(掲載文):
※ ※ ※
2013年1月22日火曜日

スペインの景気: 六百萬人が失業する可能性 crisis


Ernesto Mr. T の amigos españoles の中にも今失業中の人が少なからずいます。

1月21日(ブルームバーグ Bloomberg):今週発表のスペインの経済指標では、発足して1年目のラホイ政権に影を落とした景気低迷の傷跡が浮き彫りになりそうです。同国の失業者数が600万人に達する可能性があるとエコノミストは予想しています。
21日には昨年11月の貿易収支が発表されます。22日発表の2012年10-12月(第4四半期)の住宅価格指数では、同国の不動産市場が4年目の厳しい状況を持ちこたえたかどうかが明らかになります。スペイン銀行(中央銀行)は10-12月期の国内総生産(GDP)の推計値を示す見通し。24日に公表される第4四半期の失業率は過去最高の26%に達する見込みです。
BNPパリバのエコノミスト、リカルド・サントス氏(ロンドン在勤)は「スペインは景気循環の最悪期にある。財政調整の最も厳しい部分の影響が出始めており、民間部門に加えて公共部門も人員削減を進める中で、社会的コストの拡大が予想される」と指摘しています。
ブルームバーグ・ニュースがまとめたエコノミスト10人の予想中央値 によると、有効労働人口の失業率は10-12月に26%に上昇し、失業者数は600万人に達する可能性が高いというものです。予想通りなら、ユーロ圏の失業者の3分の1をスペインが占める計算になります。

原題:Spain Recession Scars Exposed as Jobless Seen Reaching 6Million(以下の記事の抜粋)
※ ※ ※
(学習用資料):
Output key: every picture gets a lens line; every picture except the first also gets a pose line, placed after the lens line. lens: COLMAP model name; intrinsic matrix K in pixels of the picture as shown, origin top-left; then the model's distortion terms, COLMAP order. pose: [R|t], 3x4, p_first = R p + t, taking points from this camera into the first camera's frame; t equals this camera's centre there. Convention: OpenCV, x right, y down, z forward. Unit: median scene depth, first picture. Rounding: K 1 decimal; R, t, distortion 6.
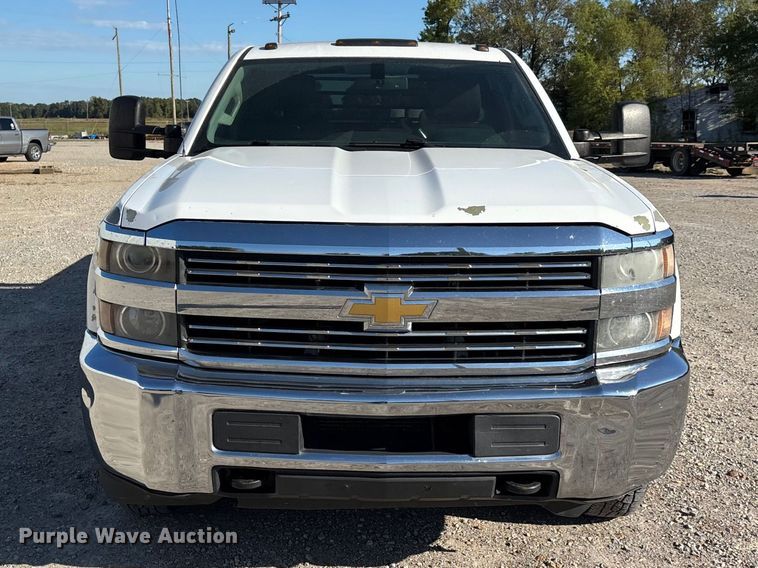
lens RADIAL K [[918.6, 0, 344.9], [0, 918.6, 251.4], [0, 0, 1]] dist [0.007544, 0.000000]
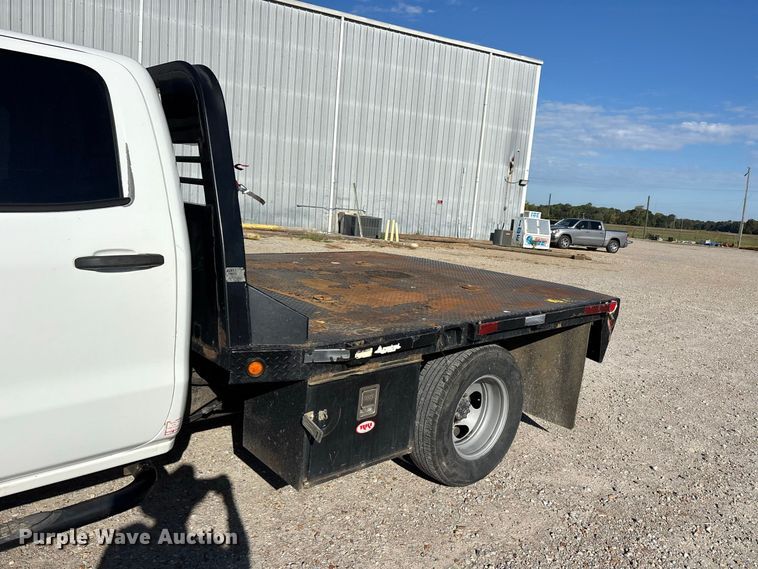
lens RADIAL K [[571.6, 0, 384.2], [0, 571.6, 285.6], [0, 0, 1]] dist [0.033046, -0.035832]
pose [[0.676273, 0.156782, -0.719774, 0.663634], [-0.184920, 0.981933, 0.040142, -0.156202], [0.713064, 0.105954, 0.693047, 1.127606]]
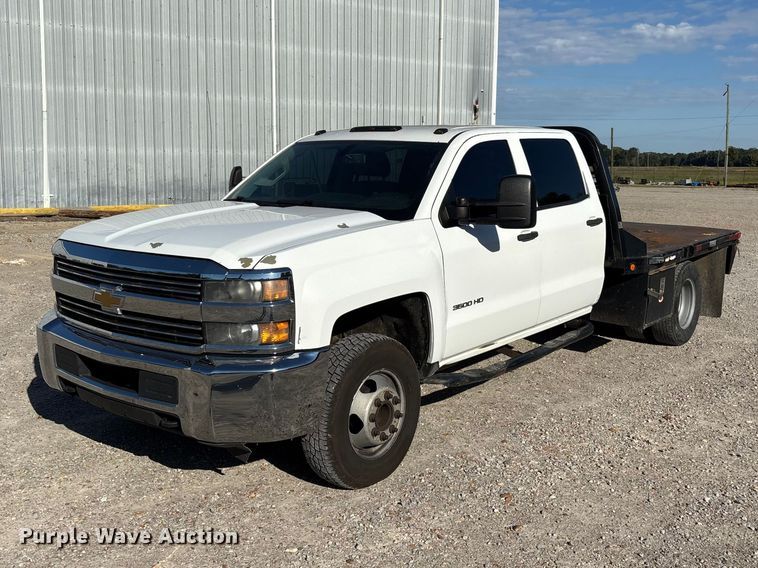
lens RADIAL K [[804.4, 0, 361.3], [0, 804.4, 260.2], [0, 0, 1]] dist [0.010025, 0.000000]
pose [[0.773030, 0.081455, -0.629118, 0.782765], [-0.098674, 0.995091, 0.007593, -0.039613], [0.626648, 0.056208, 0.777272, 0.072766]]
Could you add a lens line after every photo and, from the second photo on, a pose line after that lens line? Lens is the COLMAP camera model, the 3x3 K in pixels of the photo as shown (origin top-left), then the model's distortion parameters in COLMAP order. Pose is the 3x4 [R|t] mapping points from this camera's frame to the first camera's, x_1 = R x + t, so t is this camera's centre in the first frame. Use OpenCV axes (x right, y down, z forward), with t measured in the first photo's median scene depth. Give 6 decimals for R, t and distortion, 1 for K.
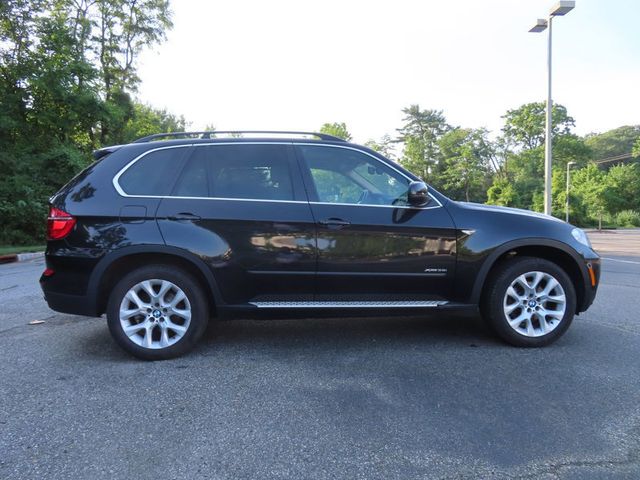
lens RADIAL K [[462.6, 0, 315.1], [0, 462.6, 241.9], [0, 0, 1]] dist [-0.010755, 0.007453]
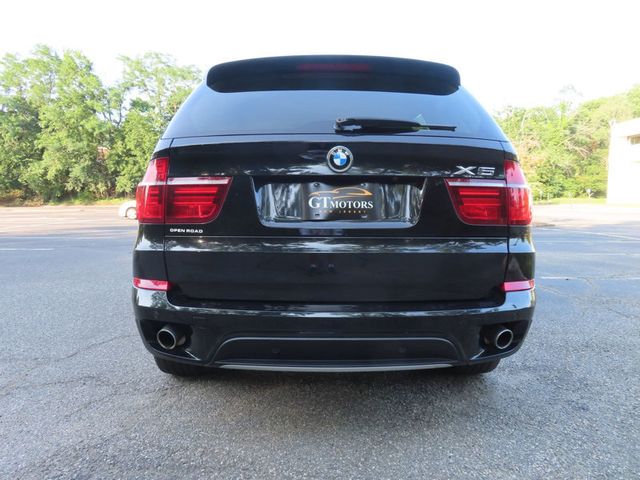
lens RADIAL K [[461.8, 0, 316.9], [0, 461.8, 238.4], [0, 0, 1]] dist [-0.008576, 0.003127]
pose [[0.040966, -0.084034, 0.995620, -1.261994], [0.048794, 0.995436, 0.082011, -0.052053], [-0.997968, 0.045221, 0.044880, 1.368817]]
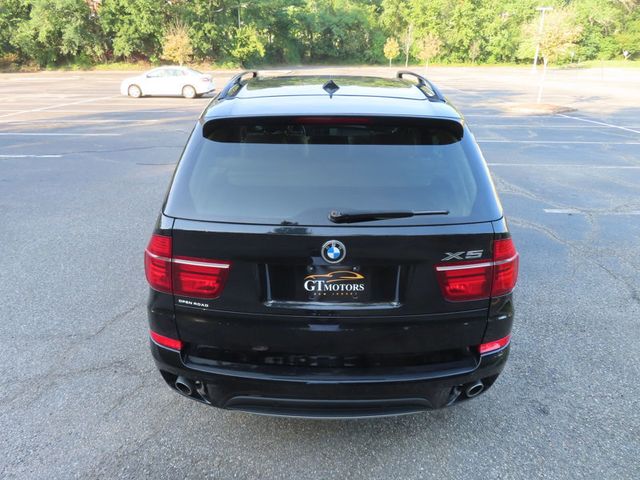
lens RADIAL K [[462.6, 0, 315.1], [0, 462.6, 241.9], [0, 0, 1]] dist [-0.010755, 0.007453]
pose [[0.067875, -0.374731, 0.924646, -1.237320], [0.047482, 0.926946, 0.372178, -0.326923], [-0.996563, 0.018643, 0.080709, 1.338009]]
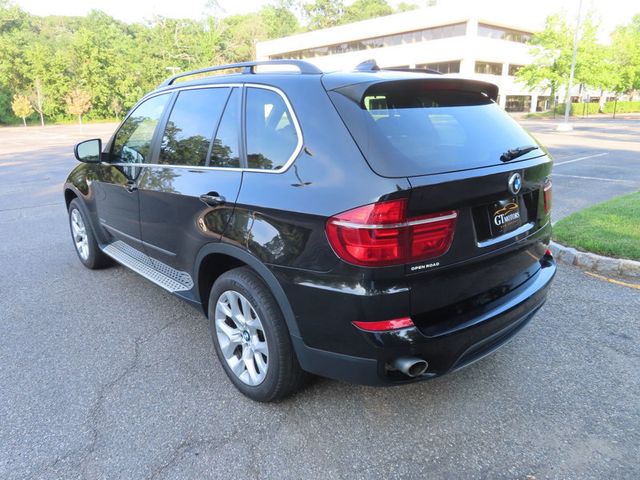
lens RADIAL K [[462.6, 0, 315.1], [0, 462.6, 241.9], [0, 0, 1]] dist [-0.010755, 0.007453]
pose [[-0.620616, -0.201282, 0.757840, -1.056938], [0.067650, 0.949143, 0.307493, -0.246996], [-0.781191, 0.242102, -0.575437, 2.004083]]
※ ※ ※
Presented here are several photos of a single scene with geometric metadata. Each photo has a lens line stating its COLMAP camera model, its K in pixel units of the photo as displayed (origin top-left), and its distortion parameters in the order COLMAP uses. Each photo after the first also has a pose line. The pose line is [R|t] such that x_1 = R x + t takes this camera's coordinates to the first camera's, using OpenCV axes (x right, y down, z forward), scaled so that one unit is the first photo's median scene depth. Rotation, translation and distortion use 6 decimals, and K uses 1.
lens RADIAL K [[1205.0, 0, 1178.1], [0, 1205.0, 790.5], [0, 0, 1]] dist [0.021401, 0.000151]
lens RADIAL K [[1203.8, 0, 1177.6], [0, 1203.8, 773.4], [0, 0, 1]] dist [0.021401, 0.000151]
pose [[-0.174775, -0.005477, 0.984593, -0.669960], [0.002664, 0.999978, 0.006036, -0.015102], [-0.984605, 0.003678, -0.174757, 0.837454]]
※ ※ ※
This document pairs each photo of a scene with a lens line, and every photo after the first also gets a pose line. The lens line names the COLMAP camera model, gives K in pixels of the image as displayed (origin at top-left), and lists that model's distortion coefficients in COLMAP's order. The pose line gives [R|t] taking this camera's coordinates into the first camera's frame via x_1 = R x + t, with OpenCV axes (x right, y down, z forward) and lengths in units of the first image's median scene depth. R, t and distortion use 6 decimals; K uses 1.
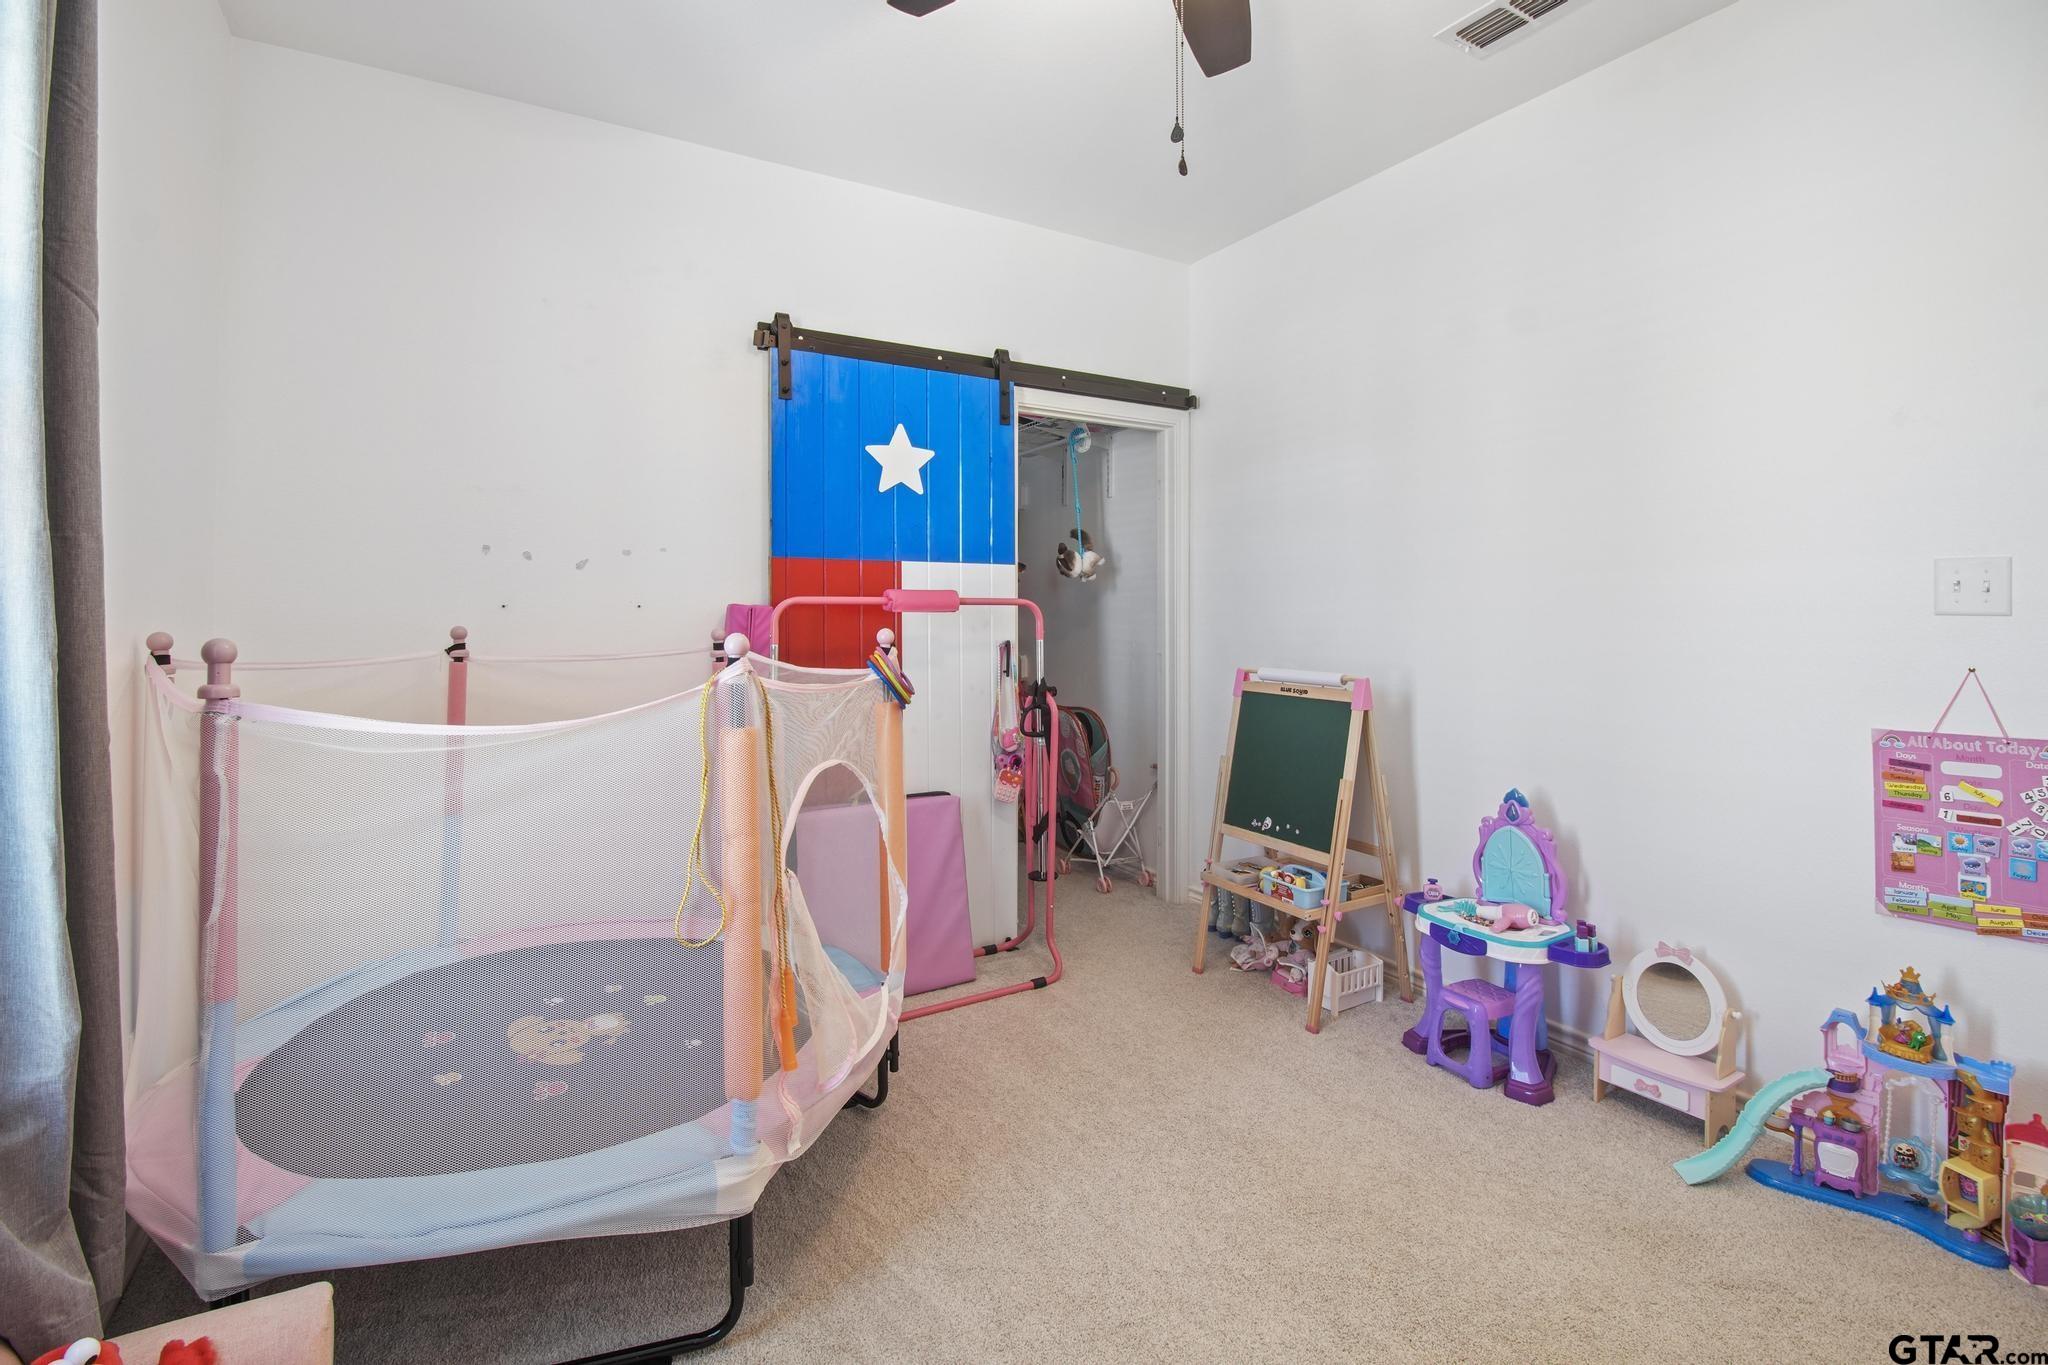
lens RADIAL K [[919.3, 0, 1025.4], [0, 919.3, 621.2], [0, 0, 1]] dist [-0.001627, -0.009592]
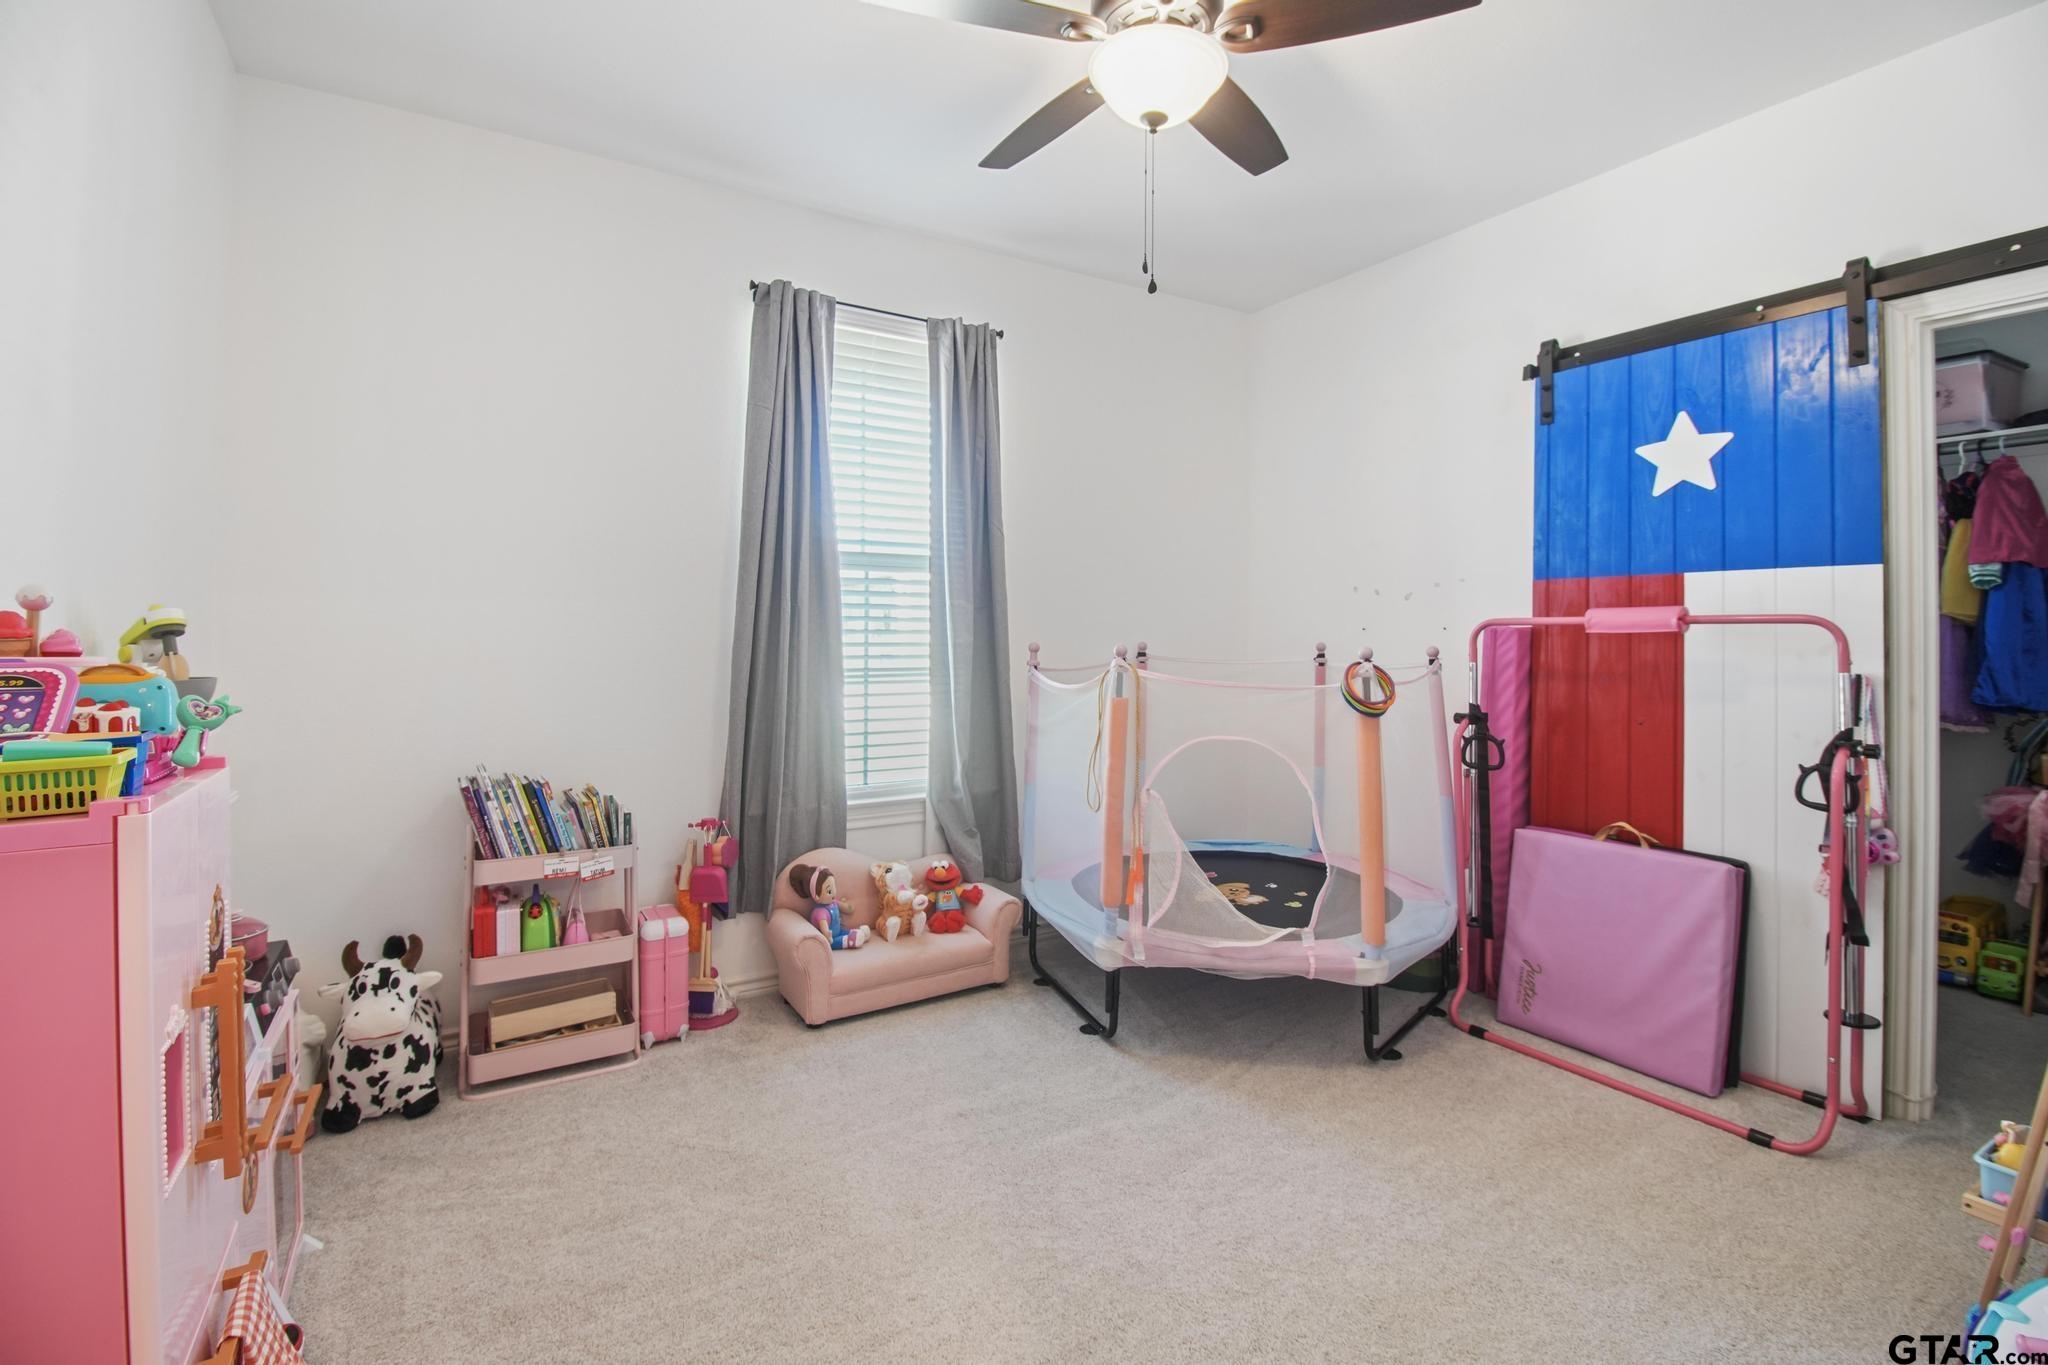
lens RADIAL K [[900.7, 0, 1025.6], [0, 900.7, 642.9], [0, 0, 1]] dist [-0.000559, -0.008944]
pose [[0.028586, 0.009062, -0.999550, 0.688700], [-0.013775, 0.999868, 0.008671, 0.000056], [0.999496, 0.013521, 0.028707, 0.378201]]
※ ※ ※
(担当課題 A):
記録のうち、「This document pairs」を含む行から「0.013521, 0.028707, 0.378201]]」を含む行までを両端を含めて書き直し、「photo」を「frame」に差し替えてください。ほかの部分は変えず、画像は回答に入れないでください。
(担当課題 B):
スペインの景気に関する文章を、最後の文の後から書き進めてください。
上の記録は、スペインの景気に関する文章とは関係がありません。

(回答欄 A):
This document pairs each frame of a scene with a lens line, and every frame after the first also gets a pose line. The lens line names the COLMAP camera model, gives K in pixels of the image as displayed (origin at top-left), and lists that model's distortion coefficients in COLMAP's order. The pose line gives [R|t] taking this camera's coordinates into the first camera's frame via x_1 = R x + t, with OpenCV axes (x right, y down, z forward) and lengths in units of the first image's median scene depth. R, t and distortion use 6 decimals; K uses 1.
lens RADIAL K [[919.3, 0, 1025.4], [0, 919.3, 621.2], [0, 0, 1]] dist [-0.001627, -0.009592]
lens RADIAL K [[900.7, 0, 1025.6], [0, 900.7, 642.9], [0, 0, 1]] dist [-0.000559, -0.008944]
pose [[0.028586, 0.009062, -0.999550, 0.688700], [-0.013775, 0.999868, 0.008671, 0.000056], [0.999496, 0.013521, 0.028707, 0.378201]]

(回答欄 B):
Spain’s scars from the slump that overshadowed Prime Minister Mariano Rajoy’s first year in office will emerge this week as data show the toll on economic output that may have kept as many as 6 million people out of work.

Spanish exports fell 0.6 percent in November from the same month the previous year, when they had risen 7.4 percent, the Economy Ministry said today. House-price data tomorrow will show if the property market endured a fourth year of declines. The Bank of Spain may also release its estimate for fourth-quarter gross domestic product, and the data will culminate in jobs figures on Jan. 24, forecast by economists to show a record 26 percent of Spaniards unemployed.
Officials predict the euro-area’s fourth-biggest economy faces a further slump this year at a time when the government will struggle to meet its budget goals. Such a backdrop hasn’t deterred investors, with the prospect of a European Central Bank backstop in the event of a bailout enabling the Treasury to fast-track higher 2013 funding needs, selling 16 billion euros ($21 billion) at its first three auctions at lower costs.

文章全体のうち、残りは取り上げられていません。